If you were at the meeting or watching from home, you may have noticed that City Attorney Fletcher came before the Council before their final vote to discuss how the resolution was focusing on gender identity. He cited a phrase that the city of Gainsville had included in their legislation that he called helpful. That being "the inner sense of being a specific gender."
Caton writes incredulously:
What could Pastor and Council Chair Tom Scott believe that adding the words the inner sense of being a specific gender to the existing definition would eliminate transvestites from the ordinance? Adding this language actually increased the protection for transvestites because it made it ever clearer that a physical sex change was unnecessary to prove the ordinance applied to transvestites.

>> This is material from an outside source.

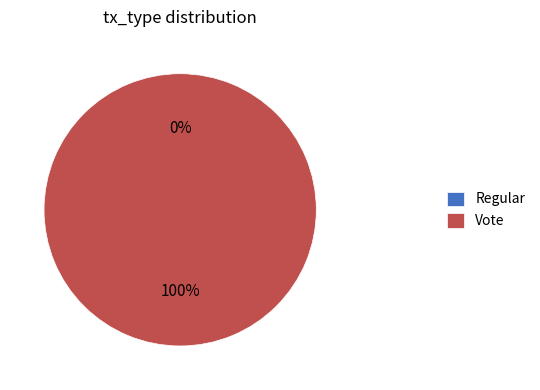

Rank the categories by value from lowest to highest.

Regular, Vote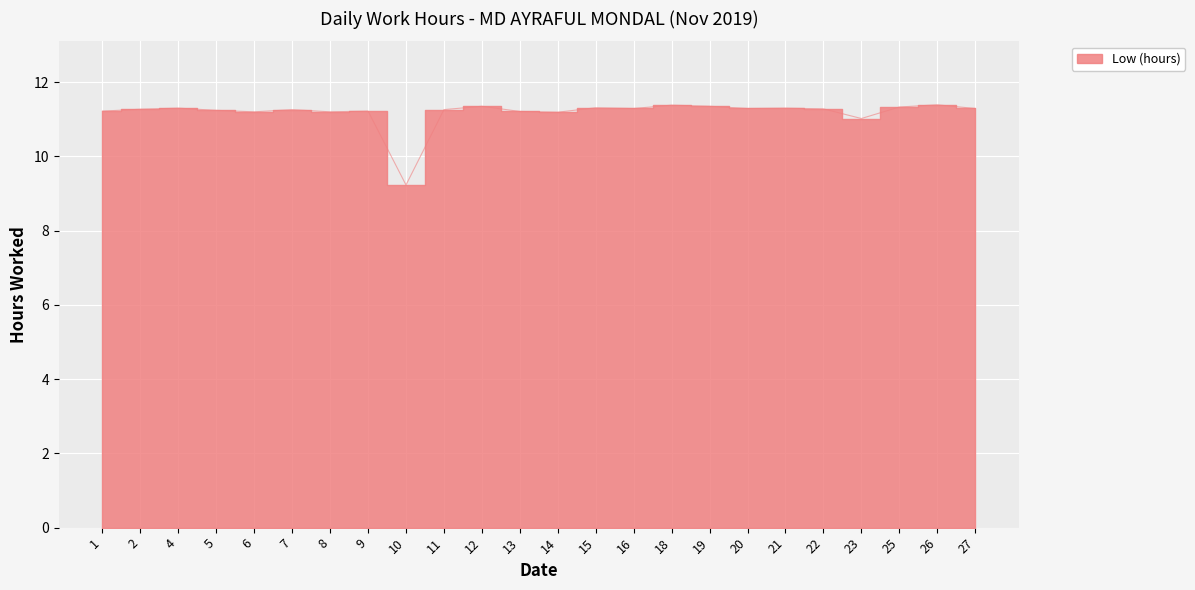

At which category does the data reach its first local valley?

6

In Scott's closing remarks, which drew praise from various media organizations (including this one) he did say "this ordinance does not address transvestites. "
I bring this up because Caton obviously felt otherwise, and is aggrieved that what he thought was agreed upon behind closed doors was not what actually happened.
Caton also describes his conversation before the meeting with Councilman Joseph Caetano, who has been known to frequently vote in accordance with what Charlie Miranda does.
With Councilman Miranda making it clear that he was going to vote against the ordinance, Caton says he sidled up to Caetano before the vote and informed him of that. He also writes this :
Councilmember Joseph Caetano, the only Republican on the Tampa City Council, voted for it. Caetano blamed it on believing that Tom Scott cut a deal with me. By the way I do NOT cut political deals on moral issues. Additionally, Caetano told me that he did not want to be the only no vote so he voted yes.
According to Caton, Caetano didn't know that Miranda would be voting no, thus would not be the lone no vote. But he's also saying that because Scott and Caton had come out of the room seeming to agree, it was okay for him to vote FOR the measure.
Either way, the New Tampa representative doesn't come out of Caton's account looking too good. Of course, this is just David Caton's take. CL has attempted to speak with Caetano, Caton, and City Attorney Chip Fletcher for comment. If and when we hear from them, we will certainly update this post.